When treatment with frontline therapeutics fails for patients with diffuse large B cell lymphoma (DLBCL), prognosis is very poor. By sequencing tumour DNA from patients with relapsed disease, researchers have now uncovered genetic mutations that contribute to treatment failure and resistance, paving the way to better treatment strategies.
DLBCL is a fast-growing cancer and is the most common type of non-Hodgkin lymphoma. The standard frontline treatment for DLBCL is called R-CHOP, where each letter stands for a different drug and the “R” stands for rituximab, an antibody which targets a surface protein on B cells. R-CHOP is curative for 60-70 per cent of cases, but for patients who either don’t respond to treatment or develop resistance, few alternative treatment options exist and survival rates are low.
In a new study published in the journal Blood Advances, led by Dr. Ryan Morin, Senior Scientist at Canada’s Michael Smith Genome Sciences Centre (GSC) at BC Cancer, researchers used targeted DNA sequencing to identify mutations arising in DLBCL patients with relapsed disease.
The study took advantage of liquid biopsies, where tumour DNA is isolated directly from the blood (called circulating tumour DNA, ctDNA) rather than from a more invasive tumour biopsy, to monitor disease progression following treatment with R-CHOP. From the 63 genes they analyzed, the team identified six genes in which mutations could contribute to R-CHOP failure and resistance.
Two of these genes, TP53 and KMT2D, were found to be more commonly mutated in treatment-resistant DLBCL patients at the time of diagnosis. In many patients, mutations in these genes were found in all cells in the tumour at diagnosis and persisted after treatment suggesting that these mutations, along with others, could confer resistance to therapy.
“These mutations tended to be present in the tumour at diagnosis and persisted at relapse, which indicates that these could actually contribute to intrinsic tumour resistance, where the tumour is already resistant to the therapy before even being treated,” says Christopher Rushton, a graduate student in Dr. Morin’s group and co-first author on the study.
On the other hand, mutations in a gene called MS4A1 were rarer in the tumour at the time of diagnosis but became highly abundant in patients with relapsed DLBCL. MS4A1 encodes CD20—the surface protein targeted by rituximab. Through a series of biochemical techniques, the researchers showed that the MS4A1 mutations detected in DLBCL patients prevent the surface expression of CD20, rendering rituximab ineffective. Thus, treatment with R-CHOP was effective at eliminating only the cancer cells not carrying mutations in MS4A1, allowing for the unhindered proliferation of cancer cells with mutations conferring a selective advantage.

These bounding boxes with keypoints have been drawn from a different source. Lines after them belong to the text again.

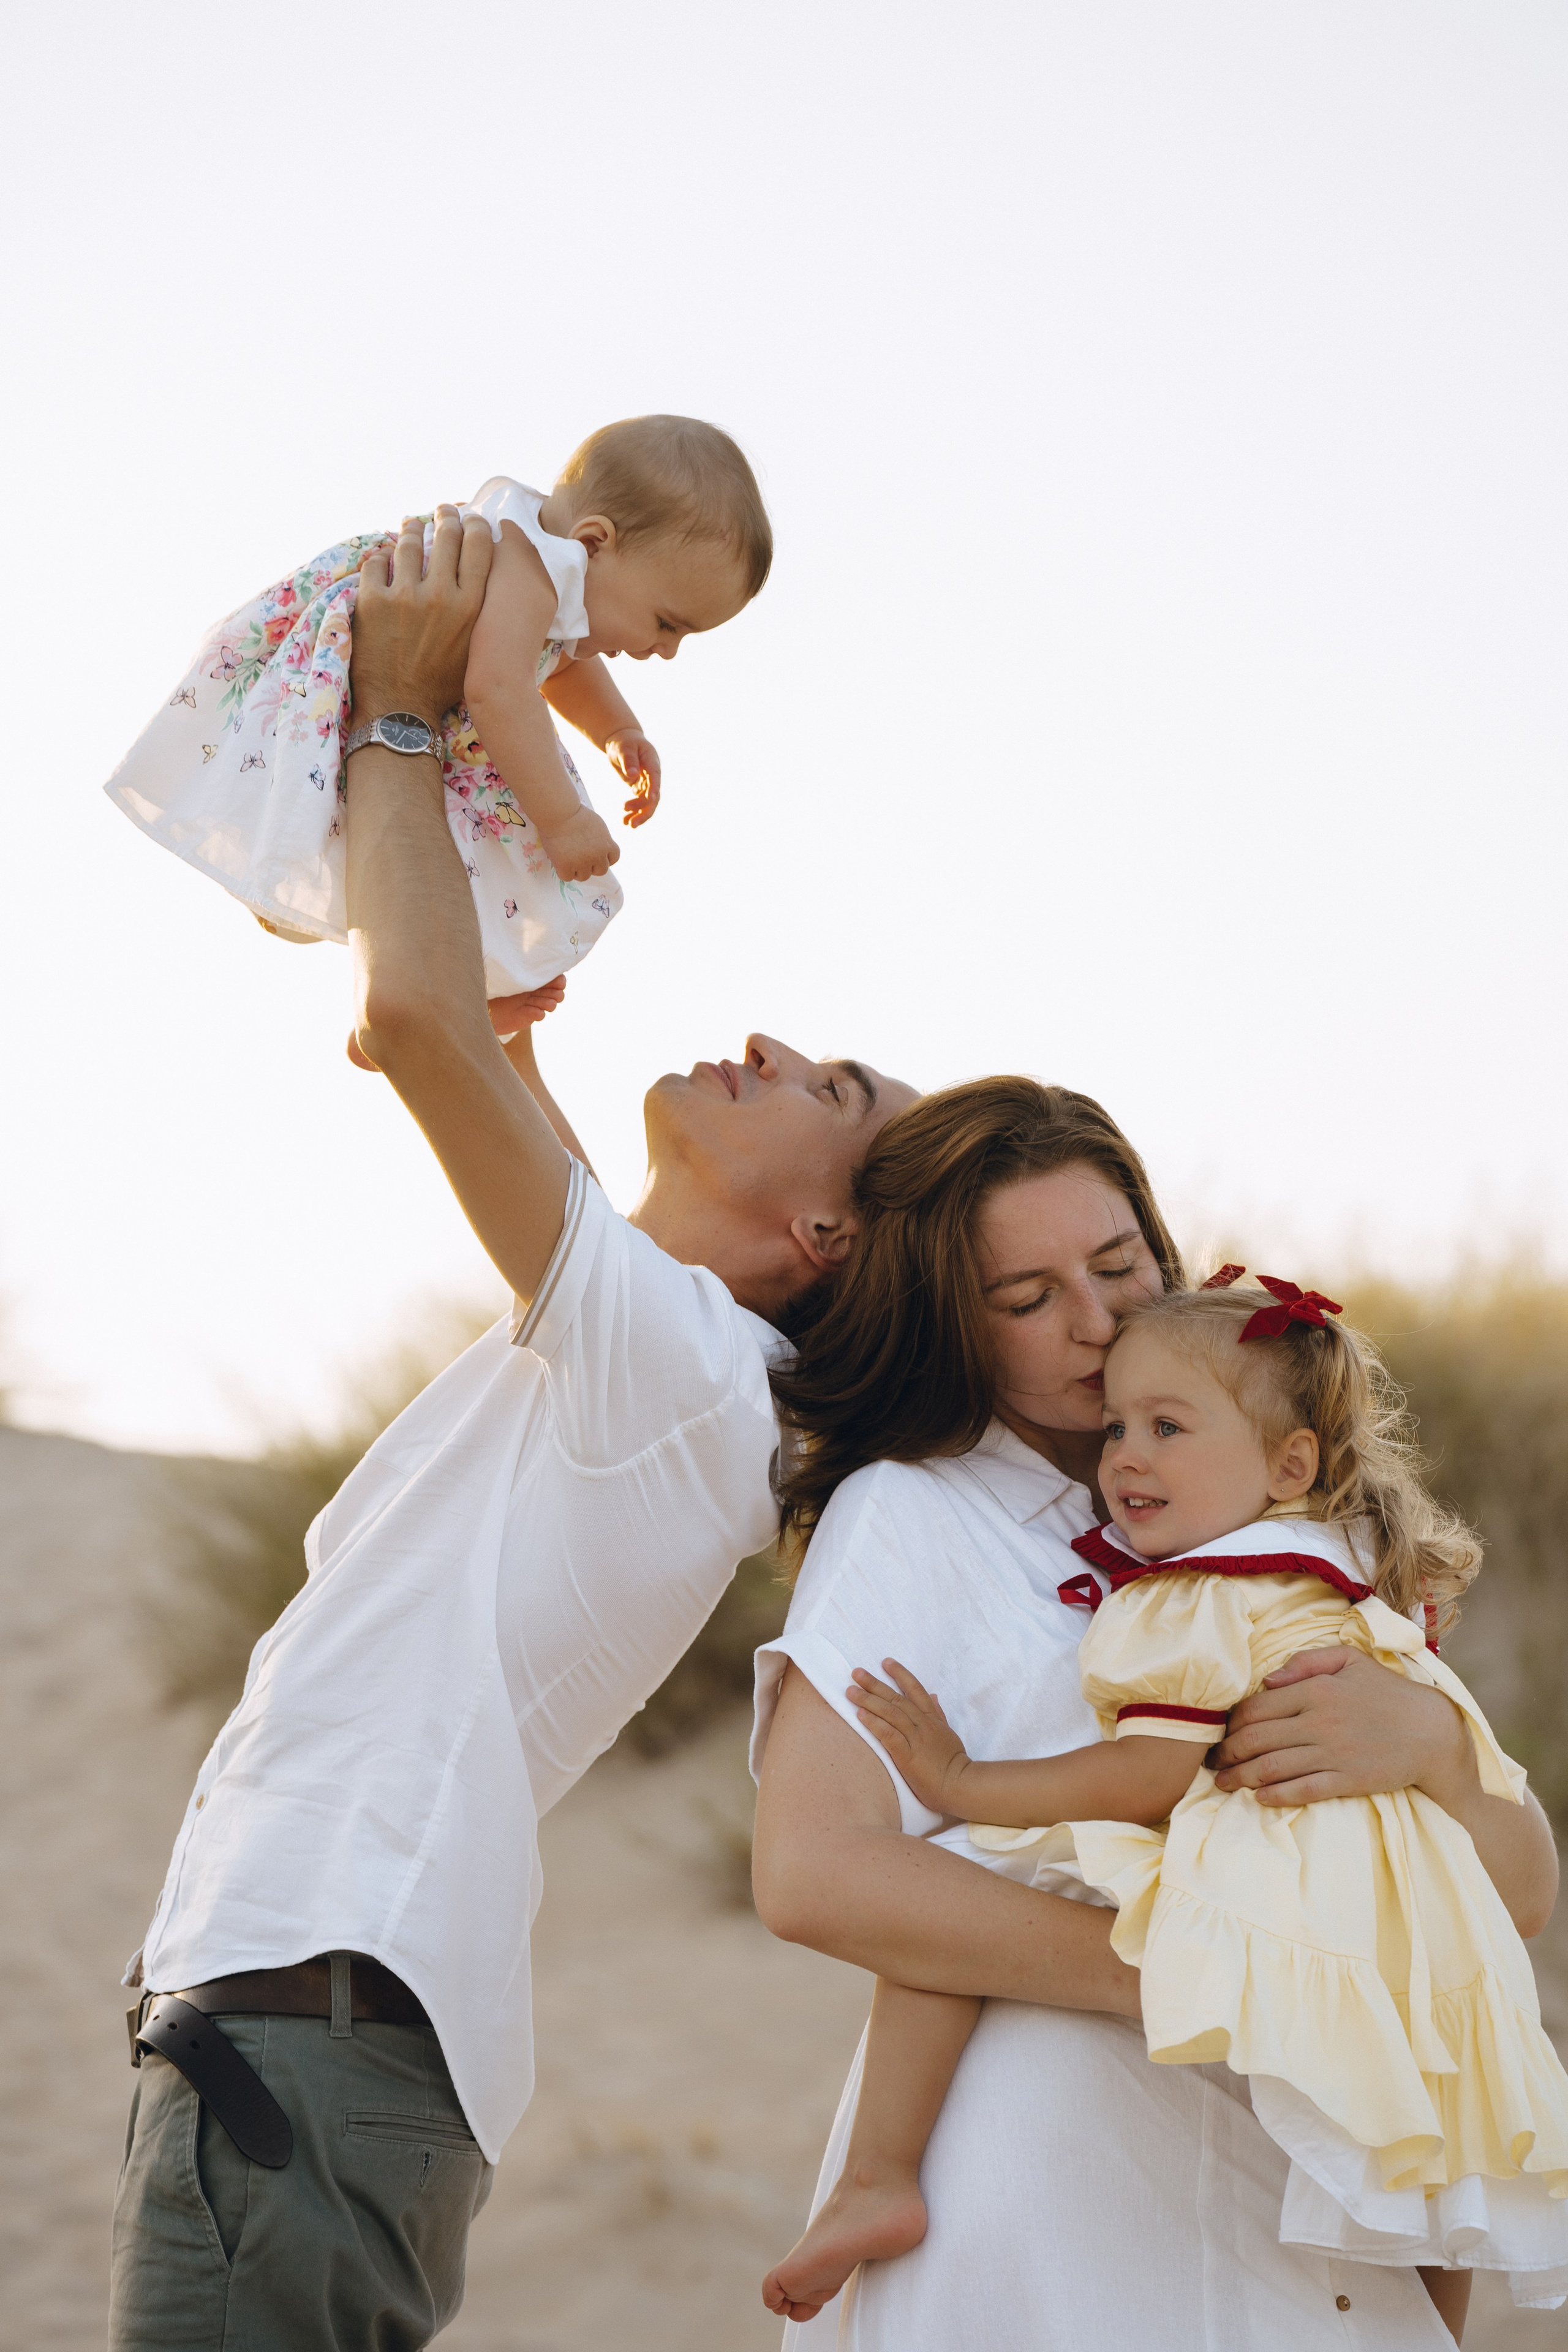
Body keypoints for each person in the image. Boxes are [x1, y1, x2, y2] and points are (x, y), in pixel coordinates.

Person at [107, 507, 916, 2352]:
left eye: (833, 1087)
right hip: (310, 2022)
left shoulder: (692, 1377)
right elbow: (444, 1028)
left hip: (314, 2015)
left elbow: (406, 1014)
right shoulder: (668, 1372)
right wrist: (509, 1038)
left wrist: (400, 717)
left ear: (827, 1236)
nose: (777, 1043)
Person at [750, 1076, 1560, 2351]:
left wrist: (1437, 1757)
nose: (1093, 1322)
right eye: (1026, 1300)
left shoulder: (1306, 1541)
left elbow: (1506, 1903)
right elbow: (812, 1874)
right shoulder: (919, 1515)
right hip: (1053, 2189)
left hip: (1318, 2183)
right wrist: (1211, 1979)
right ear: (957, 1327)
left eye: (1119, 1264)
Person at [104, 415, 770, 1000]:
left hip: (408, 699)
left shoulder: (550, 576)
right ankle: (430, 999)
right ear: (595, 542)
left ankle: (451, 1000)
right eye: (666, 622)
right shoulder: (528, 568)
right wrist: (564, 820)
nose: (667, 650)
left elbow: (562, 666)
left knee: (443, 874)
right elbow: (500, 689)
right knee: (487, 863)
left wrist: (618, 731)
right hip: (364, 673)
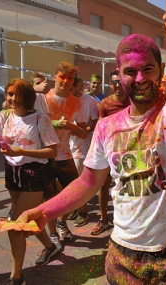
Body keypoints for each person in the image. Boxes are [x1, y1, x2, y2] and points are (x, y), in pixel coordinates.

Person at [17, 1, 166, 283]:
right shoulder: (106, 127)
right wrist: (44, 211)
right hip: (122, 257)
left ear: (162, 69)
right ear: (118, 73)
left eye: (148, 69)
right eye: (131, 71)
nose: (140, 78)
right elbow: (88, 182)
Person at [0, 79, 60, 285]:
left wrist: (21, 151)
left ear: (27, 96)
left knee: (15, 225)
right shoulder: (2, 117)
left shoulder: (41, 119)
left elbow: (53, 151)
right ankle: (51, 247)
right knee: (26, 220)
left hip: (34, 172)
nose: (12, 98)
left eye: (16, 94)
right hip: (11, 172)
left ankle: (16, 277)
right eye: (9, 94)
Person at [34, 61, 87, 247]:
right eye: (62, 77)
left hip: (65, 155)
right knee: (48, 197)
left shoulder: (78, 103)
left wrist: (71, 126)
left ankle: (61, 221)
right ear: (55, 76)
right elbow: (17, 101)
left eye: (70, 78)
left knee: (75, 195)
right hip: (45, 157)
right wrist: (35, 87)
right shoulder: (42, 98)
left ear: (73, 81)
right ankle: (53, 233)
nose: (66, 81)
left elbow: (82, 132)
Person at [89, 69, 130, 235]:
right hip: (109, 151)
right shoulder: (105, 103)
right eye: (114, 82)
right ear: (111, 84)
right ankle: (104, 219)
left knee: (127, 186)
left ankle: (126, 221)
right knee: (103, 185)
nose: (118, 85)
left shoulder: (132, 101)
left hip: (129, 151)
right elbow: (100, 127)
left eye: (120, 81)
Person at [68, 75, 99, 227]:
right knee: (71, 181)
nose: (67, 89)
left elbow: (95, 121)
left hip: (83, 147)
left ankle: (83, 211)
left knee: (81, 181)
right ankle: (75, 207)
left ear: (78, 86)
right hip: (66, 148)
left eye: (71, 86)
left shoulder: (89, 101)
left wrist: (82, 131)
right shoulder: (65, 100)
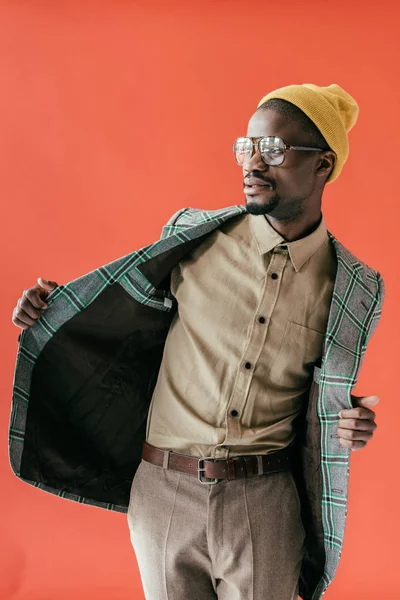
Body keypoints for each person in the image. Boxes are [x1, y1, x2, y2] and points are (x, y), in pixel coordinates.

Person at [10, 83, 384, 600]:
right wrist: (50, 309)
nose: (252, 163)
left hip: (265, 503)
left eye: (274, 150)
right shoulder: (193, 237)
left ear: (323, 165)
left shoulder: (354, 286)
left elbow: (329, 395)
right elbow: (119, 317)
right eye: (246, 147)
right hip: (164, 490)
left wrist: (350, 421)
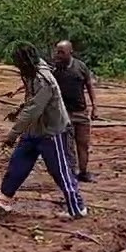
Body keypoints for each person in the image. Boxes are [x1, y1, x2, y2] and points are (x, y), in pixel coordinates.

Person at [0, 42, 87, 220]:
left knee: (60, 171)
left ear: (26, 61)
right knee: (17, 164)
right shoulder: (30, 74)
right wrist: (19, 111)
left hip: (52, 131)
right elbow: (31, 102)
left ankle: (77, 208)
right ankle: (3, 203)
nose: (16, 65)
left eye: (18, 61)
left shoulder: (42, 78)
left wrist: (12, 134)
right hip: (34, 129)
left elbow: (34, 109)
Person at [51, 39, 98, 183]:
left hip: (81, 112)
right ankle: (70, 172)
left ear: (70, 52)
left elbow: (89, 85)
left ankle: (83, 172)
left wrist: (95, 106)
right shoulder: (55, 70)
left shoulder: (80, 67)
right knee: (66, 145)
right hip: (63, 113)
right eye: (57, 52)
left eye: (61, 52)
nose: (58, 55)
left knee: (83, 144)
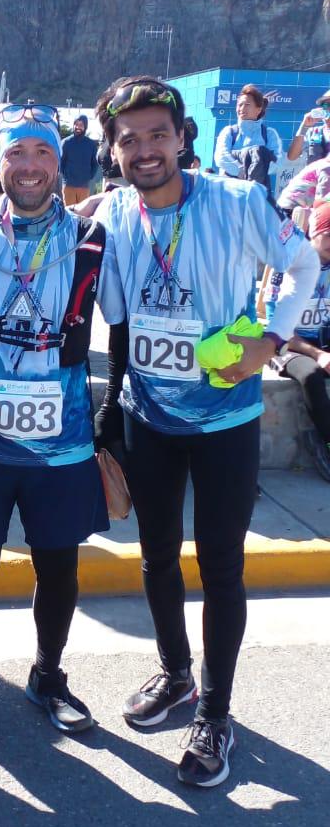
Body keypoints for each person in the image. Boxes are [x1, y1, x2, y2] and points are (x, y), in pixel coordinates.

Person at [93, 75, 318, 788]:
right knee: (156, 556)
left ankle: (215, 713)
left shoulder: (238, 200)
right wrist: (112, 406)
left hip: (225, 420)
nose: (146, 150)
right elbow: (118, 320)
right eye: (129, 139)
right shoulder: (115, 213)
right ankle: (176, 675)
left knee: (221, 567)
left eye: (158, 135)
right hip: (150, 417)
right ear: (113, 151)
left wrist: (273, 338)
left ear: (183, 138)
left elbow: (303, 262)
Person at [0, 102, 114, 736]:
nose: (29, 166)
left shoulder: (92, 238)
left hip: (61, 440)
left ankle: (48, 674)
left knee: (58, 565)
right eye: (15, 152)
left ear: (59, 163)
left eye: (41, 153)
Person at [278, 203, 330, 480]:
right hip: (288, 346)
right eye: (329, 235)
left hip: (322, 342)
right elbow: (277, 329)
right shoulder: (290, 265)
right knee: (311, 376)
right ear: (315, 233)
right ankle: (327, 442)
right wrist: (318, 355)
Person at [214, 85, 282, 195]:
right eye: (239, 105)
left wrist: (255, 173)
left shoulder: (269, 134)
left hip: (256, 194)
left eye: (247, 105)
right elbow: (220, 157)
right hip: (229, 193)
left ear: (258, 109)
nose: (242, 108)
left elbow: (277, 162)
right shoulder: (229, 131)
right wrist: (243, 171)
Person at [60, 114, 98, 206]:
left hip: (84, 187)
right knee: (69, 212)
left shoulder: (91, 144)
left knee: (83, 212)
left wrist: (89, 176)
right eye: (76, 124)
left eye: (81, 125)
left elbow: (95, 163)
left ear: (85, 127)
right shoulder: (66, 143)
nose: (78, 127)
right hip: (69, 186)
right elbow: (61, 162)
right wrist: (66, 176)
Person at [286, 90, 330, 164]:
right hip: (315, 171)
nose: (328, 109)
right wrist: (304, 126)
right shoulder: (313, 132)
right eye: (326, 105)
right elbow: (292, 157)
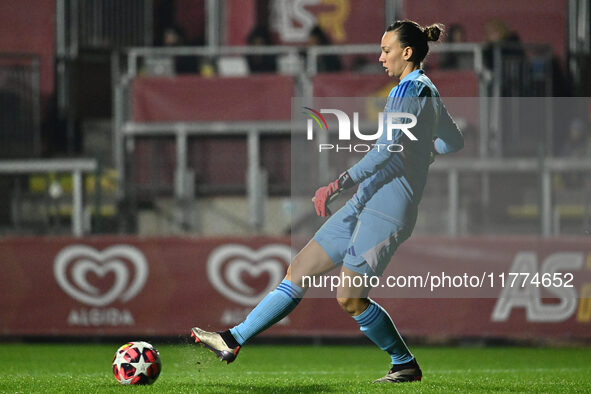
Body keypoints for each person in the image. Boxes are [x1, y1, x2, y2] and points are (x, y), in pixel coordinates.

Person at [190, 20, 464, 384]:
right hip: (366, 201)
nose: (380, 57)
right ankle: (232, 340)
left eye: (386, 50)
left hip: (387, 208)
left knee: (350, 297)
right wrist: (426, 150)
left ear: (407, 52)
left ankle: (404, 364)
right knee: (299, 270)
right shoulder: (426, 91)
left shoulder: (408, 92)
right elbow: (453, 142)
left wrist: (336, 184)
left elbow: (384, 152)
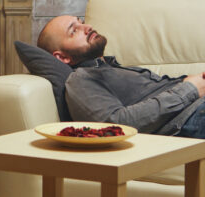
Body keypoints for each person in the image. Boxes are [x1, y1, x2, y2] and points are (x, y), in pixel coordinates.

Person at [37, 15, 205, 137]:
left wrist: (190, 82)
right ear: (62, 57)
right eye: (74, 31)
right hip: (191, 118)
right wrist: (189, 89)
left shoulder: (111, 68)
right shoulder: (80, 79)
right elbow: (116, 124)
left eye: (81, 22)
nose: (87, 27)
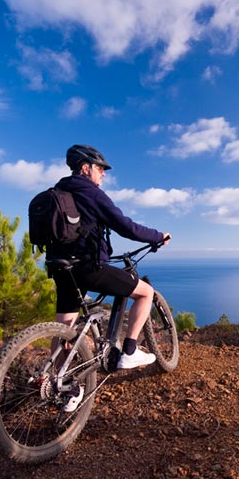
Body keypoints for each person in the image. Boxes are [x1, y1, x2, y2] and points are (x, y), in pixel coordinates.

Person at [48, 144, 170, 384]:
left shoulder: (57, 191)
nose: (103, 173)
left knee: (64, 327)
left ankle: (56, 380)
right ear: (85, 168)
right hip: (86, 268)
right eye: (100, 168)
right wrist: (158, 236)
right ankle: (130, 353)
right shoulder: (90, 193)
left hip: (60, 267)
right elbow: (125, 226)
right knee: (146, 293)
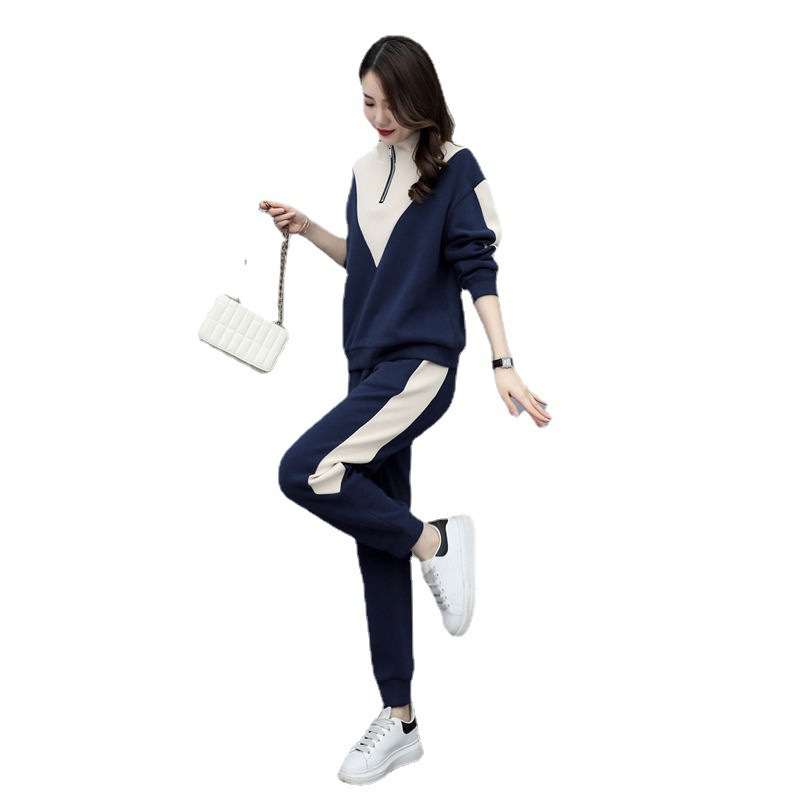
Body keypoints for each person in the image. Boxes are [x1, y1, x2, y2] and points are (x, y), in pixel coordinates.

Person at [260, 35, 551, 785]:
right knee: (373, 535)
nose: (379, 118)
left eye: (391, 104)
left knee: (304, 470)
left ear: (421, 97)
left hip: (419, 365)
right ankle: (400, 718)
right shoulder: (363, 170)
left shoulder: (456, 167)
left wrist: (503, 362)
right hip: (365, 366)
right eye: (367, 103)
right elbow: (367, 264)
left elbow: (477, 267)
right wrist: (309, 230)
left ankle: (437, 541)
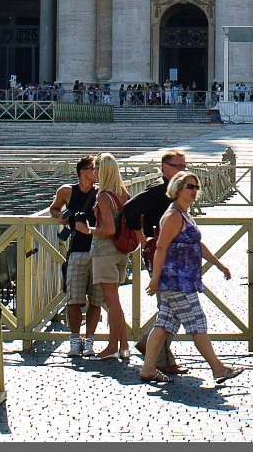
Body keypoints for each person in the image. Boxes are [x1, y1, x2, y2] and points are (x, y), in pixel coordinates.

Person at [138, 170, 242, 384]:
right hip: (176, 280)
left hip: (184, 279)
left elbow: (197, 244)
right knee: (197, 322)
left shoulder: (184, 214)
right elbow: (161, 248)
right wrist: (155, 279)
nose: (195, 191)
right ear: (177, 189)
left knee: (164, 323)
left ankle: (148, 369)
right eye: (190, 187)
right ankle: (218, 368)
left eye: (196, 187)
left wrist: (219, 264)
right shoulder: (173, 216)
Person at [124, 149, 191, 374]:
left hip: (176, 257)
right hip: (161, 257)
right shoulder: (159, 190)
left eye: (184, 166)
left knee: (173, 307)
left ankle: (149, 344)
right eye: (177, 166)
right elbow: (130, 209)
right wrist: (141, 237)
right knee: (171, 307)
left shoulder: (177, 190)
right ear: (164, 167)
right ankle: (161, 359)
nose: (182, 170)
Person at [48, 156, 103, 358]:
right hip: (77, 249)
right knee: (74, 298)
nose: (97, 171)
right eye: (94, 168)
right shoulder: (66, 191)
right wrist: (59, 216)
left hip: (99, 249)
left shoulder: (102, 192)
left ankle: (90, 340)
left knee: (96, 299)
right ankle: (74, 339)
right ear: (83, 172)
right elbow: (53, 208)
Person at [88, 153, 134, 359]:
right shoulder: (123, 193)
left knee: (111, 302)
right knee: (115, 301)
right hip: (121, 251)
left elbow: (108, 229)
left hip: (105, 251)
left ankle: (112, 346)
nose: (94, 172)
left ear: (102, 171)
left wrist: (88, 230)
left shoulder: (103, 197)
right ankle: (124, 345)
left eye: (96, 169)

“If you are diagnosed with DLBCL almost anywhere in the world, you are treated with R-CHOP. This is one of the first mechanisms that we know of which contributes to rituximab resistance directly,” says Rushton.
The researchers were able to follow one patient, from the time of diagnosis through several courses of treatment, by sequencing ctDNA at various timepoints. Their analyses revealed the startling speed with which resistant cancer cells can proliferate following treatment, in some cases becoming the dominant cell type within just eight days.
“Within eight days you could see a tumour completely change which mutations were dominant based on the treatment that was being given,” says Sarah Arthur, graduate student and co-first author on the study.
“The cancer cells that were enriched and selected for in eight days contained an MS4A1 mutation, which really emphasized that mutations in this gene contribute to acquired treatment resistance in DLBCL,” says Rushton.
This study not only uncovers mechanisms of treatment resistance, but also provides insight into the importance of genetic testing for DLBCL patients and demonstrates how this could be accomplished using minimally invasive analysis of ctDNA from blood samples. Screening for mutations in key genes at the time of diagnosis and throughout treatment with R-CHOP may help clinicians better manage treatment strategies for DLBCL patients.